TO DO: Retype the entries exactly; omit all pictures.

=-=-=

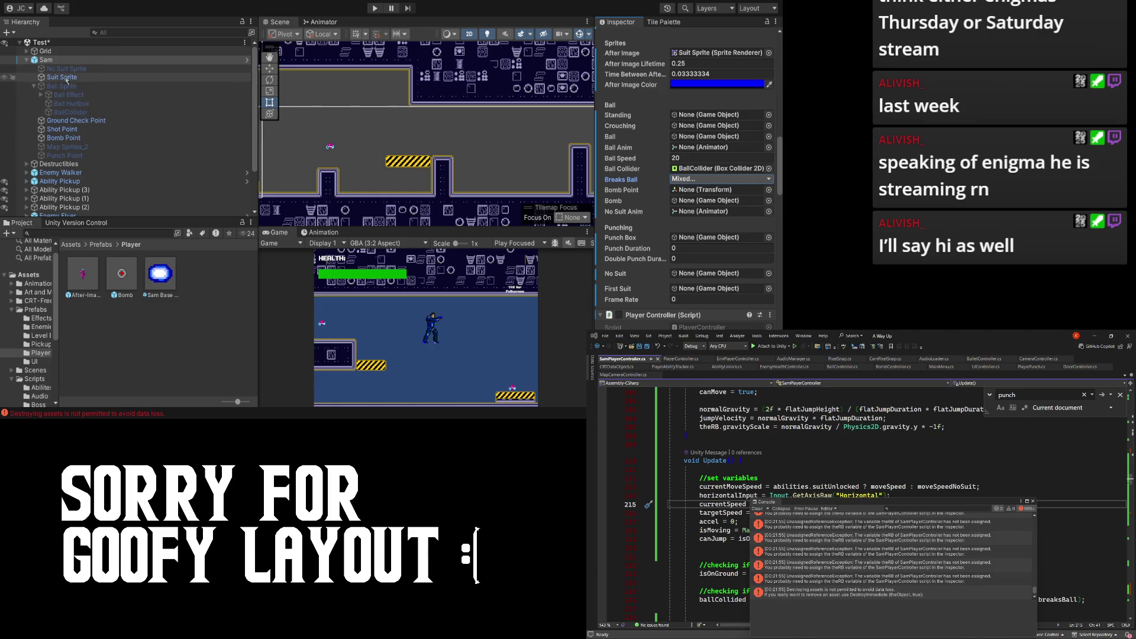
click(64, 140)
mouse_move(64, 140)
mouse_down()
mouse_move(701, 179)
mouse_move(703, 200)
mouse_move(705, 190)
mouse_up()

=-=-=

TASK SOLUTION:
click(64, 140)
mouse_move(64, 140)
mouse_down()
mouse_move(701, 179)
mouse_move(703, 200)
mouse_move(705, 190)
mouse_up()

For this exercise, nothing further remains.